İşte tüm çocuklarımız, ister büyük şehir de, kasaba da, köy de, ister varlıklı veya fakir aile de doğsun belirli bir yaşa kadar böyledir. Zihinsel ve düşünsel olarak kendileri gibidir. Yani, maddi koşullar hariç, tüm çocuklar eşit doğar. Onları gelecekte iyi, kötü, başarılı, bilim insanı, yalancı, dolandırıcı, hırsız, katil yapan değerleri ilk önce aileden, sonrasın da ise çevreden ve eğitim sisteminden öğrenirler.


Aslında baktığımızda, kendi ortamımızı, yaşadığımız Ülkeyi, sonunda dünyamızı kendi ellerimizle şekillendiriyoruz. Yetiştirdiğimiz çocuklar vasıtasıyla kendimizin ve Ülkemizin geleceğini hazırlıyoruz.

#### İş tanımı 1
Çocuk yetiştirme üzerine olan metinde "Aslında baktığımızda, kendi" ifadesinden başlayıp "Ülkemizin geleceğini hazırlıyoruz." ifadesiyle biten bölümü harfi harfine yazın.
#### İş tanımı 2
Çocukların yetiştirilmesini anlatan metni bittiği yerden devam ettirin.

#### Verilen bilgiler
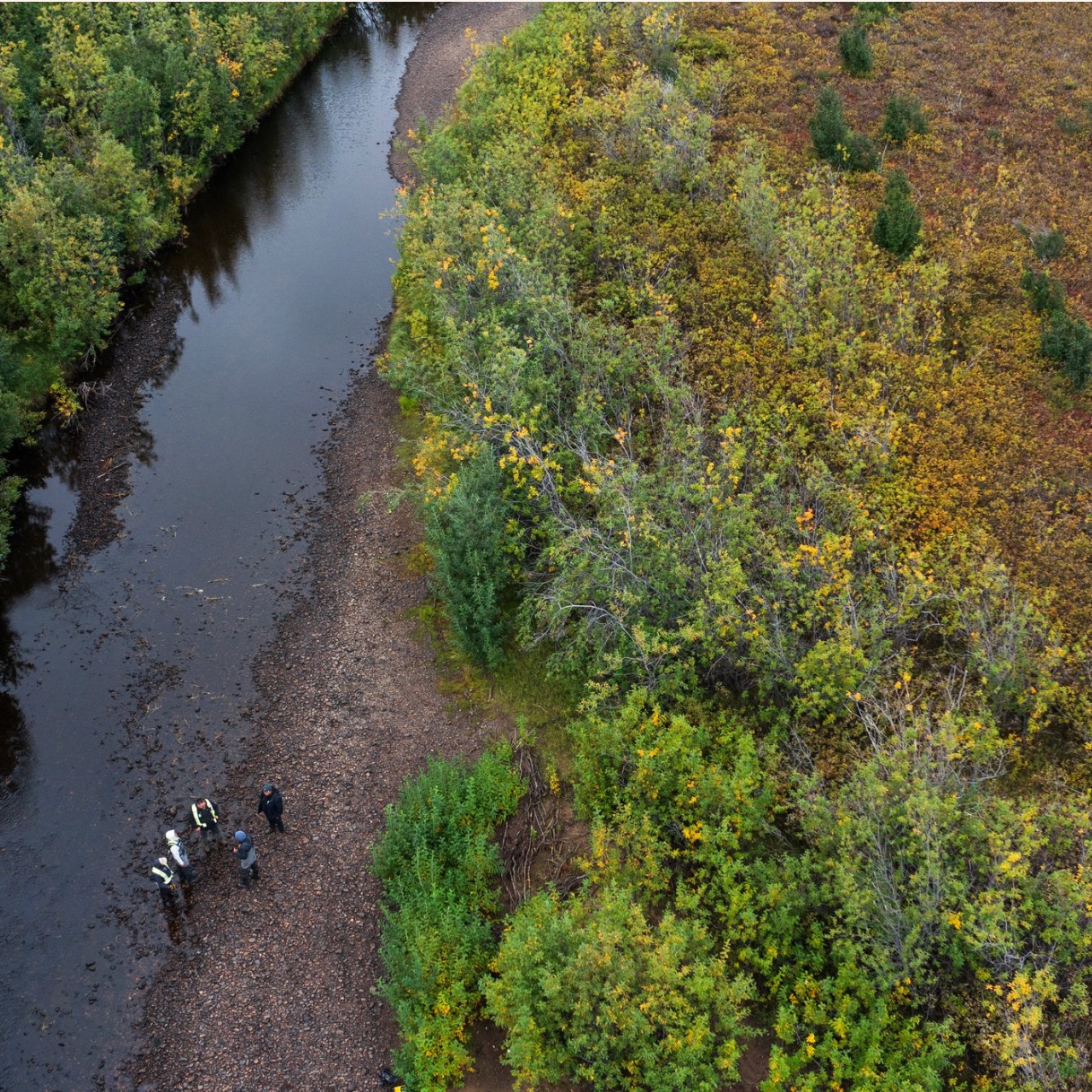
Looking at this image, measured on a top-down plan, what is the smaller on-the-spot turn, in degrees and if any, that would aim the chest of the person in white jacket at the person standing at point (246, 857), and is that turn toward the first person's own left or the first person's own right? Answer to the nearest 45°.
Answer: approximately 45° to the first person's own right

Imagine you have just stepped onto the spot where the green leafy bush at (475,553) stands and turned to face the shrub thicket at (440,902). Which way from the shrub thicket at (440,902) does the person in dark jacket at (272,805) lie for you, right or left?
right

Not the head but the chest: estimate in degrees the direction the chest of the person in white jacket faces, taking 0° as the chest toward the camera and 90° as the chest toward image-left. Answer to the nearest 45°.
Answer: approximately 270°

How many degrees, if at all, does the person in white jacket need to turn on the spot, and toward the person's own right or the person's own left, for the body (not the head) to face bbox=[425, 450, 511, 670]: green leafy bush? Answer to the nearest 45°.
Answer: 0° — they already face it

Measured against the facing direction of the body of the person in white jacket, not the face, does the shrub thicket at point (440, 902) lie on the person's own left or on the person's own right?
on the person's own right
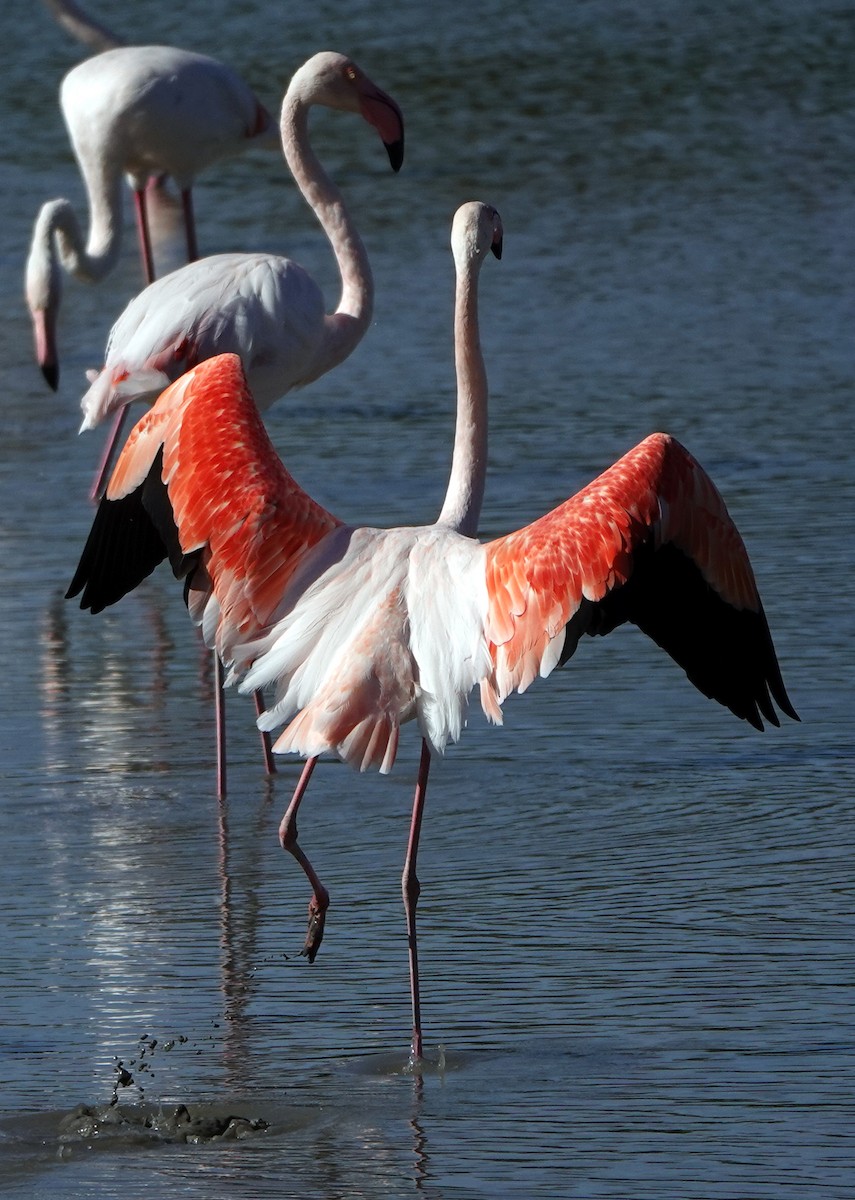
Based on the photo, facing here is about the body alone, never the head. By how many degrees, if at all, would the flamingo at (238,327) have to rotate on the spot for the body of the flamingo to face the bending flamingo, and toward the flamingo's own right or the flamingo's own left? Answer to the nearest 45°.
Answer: approximately 90° to the flamingo's own left

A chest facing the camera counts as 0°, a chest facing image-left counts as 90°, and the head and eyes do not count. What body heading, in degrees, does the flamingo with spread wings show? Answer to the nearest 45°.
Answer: approximately 225°

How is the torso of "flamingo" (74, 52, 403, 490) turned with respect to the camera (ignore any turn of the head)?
to the viewer's right

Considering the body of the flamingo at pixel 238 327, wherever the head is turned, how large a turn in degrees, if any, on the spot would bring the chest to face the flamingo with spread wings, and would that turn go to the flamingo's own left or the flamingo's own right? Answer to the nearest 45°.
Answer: approximately 90° to the flamingo's own right

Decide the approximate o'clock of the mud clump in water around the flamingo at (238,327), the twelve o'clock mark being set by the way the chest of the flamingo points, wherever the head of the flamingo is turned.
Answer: The mud clump in water is roughly at 3 o'clock from the flamingo.

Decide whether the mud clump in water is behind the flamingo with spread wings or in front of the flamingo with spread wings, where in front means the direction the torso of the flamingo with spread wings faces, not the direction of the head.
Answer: behind

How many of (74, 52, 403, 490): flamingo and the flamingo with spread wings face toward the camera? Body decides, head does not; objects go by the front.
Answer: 0

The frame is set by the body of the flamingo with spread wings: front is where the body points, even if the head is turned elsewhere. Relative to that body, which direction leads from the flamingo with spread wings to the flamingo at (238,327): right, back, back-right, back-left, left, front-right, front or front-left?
front-left

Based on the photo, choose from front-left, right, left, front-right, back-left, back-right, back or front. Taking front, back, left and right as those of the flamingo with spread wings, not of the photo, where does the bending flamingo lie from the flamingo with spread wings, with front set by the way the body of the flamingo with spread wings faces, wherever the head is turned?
front-left

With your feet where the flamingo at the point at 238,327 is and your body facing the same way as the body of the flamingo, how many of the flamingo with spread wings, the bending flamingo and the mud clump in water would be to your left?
1

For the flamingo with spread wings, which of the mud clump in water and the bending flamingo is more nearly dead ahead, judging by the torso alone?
the bending flamingo
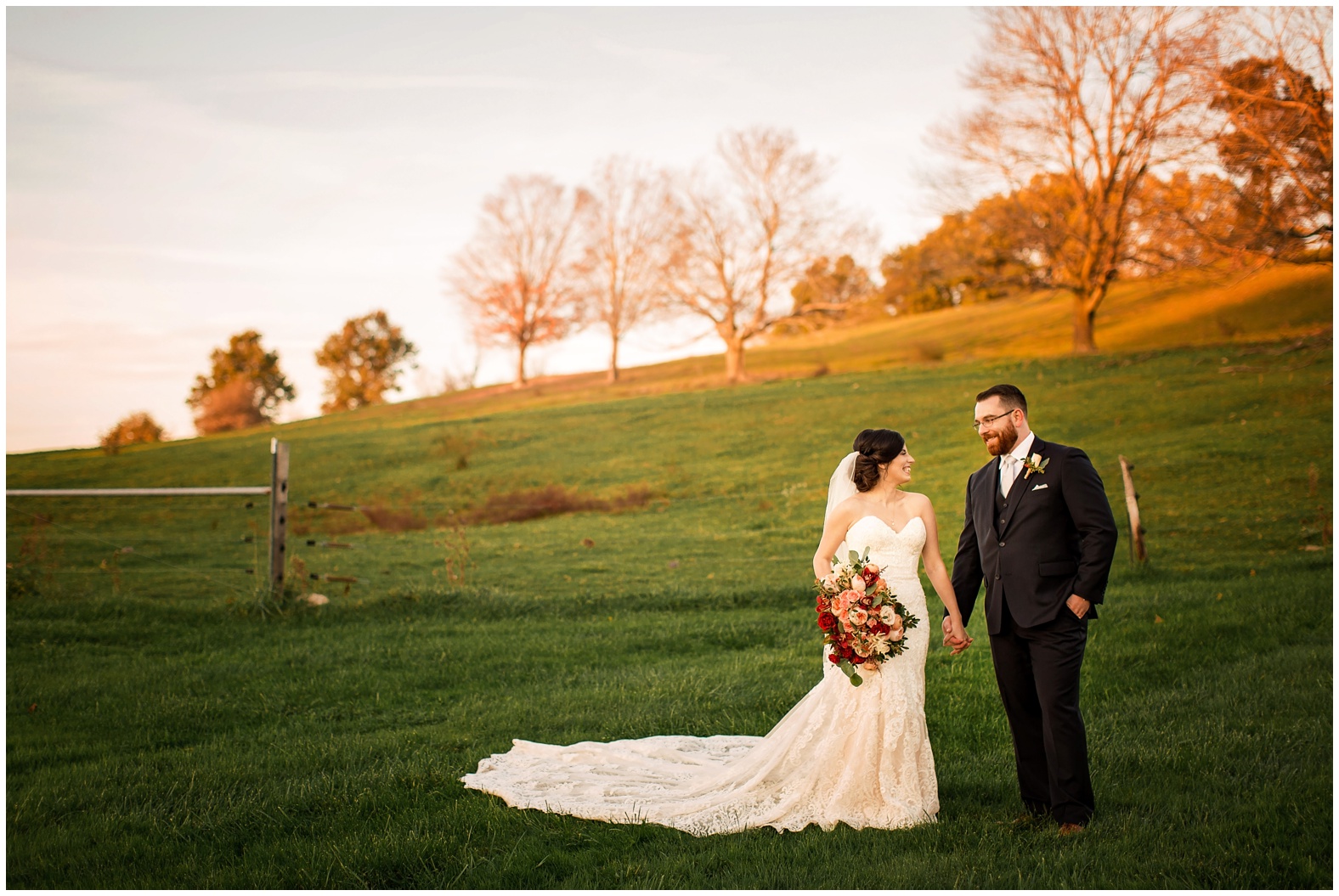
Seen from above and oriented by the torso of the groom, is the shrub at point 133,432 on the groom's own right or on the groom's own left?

#### Beklenen yanıt 1
Aslında baktığımızda, kendi ortamımızı, yaşadığımız Ülkeyi, sonunda dünyamızı kendi ellerimizle şekillendiriyoruz. Yetiştirdiğimiz çocuklar vasıtasıyla kendimizin ve Ülkemizin geleceğini hazırlıyoruz.

#### Beklenen yanıt 2
Son Söz


Anne ve babaların, eğitim kurumlarının Ülkemizin geleceğinde çok büyük sorumlulukları var. Devlet çocuklarımızın okuyacağı okulları, derslikleri sağlamak, çocuklarımızı teslim edeceğimiz öğretmenleri yetiştirmek gibi görevleri üstlenirken, aileler de çocuklarını yetiştirirken, ahlaki değerlerimizi temel almalıdır.


Gurur duymalıyız ki, Dünya da çocuklara bayram adayan tek Ülke biziz.


Büyük önderimiz Mustafa Kemal ATATÜRK, 23 Nisan 1920’de Türkiye Büyük Millet Meclisini açmış ve bu günü çocuklara bayram olarak adamıştır. ATATÜRK’ün işaret ettiği, muasır medeniyet seviyesine ulaşmanın temelinde ise iyi yetiştirilmiş bir nesle ihtiyaç vardır.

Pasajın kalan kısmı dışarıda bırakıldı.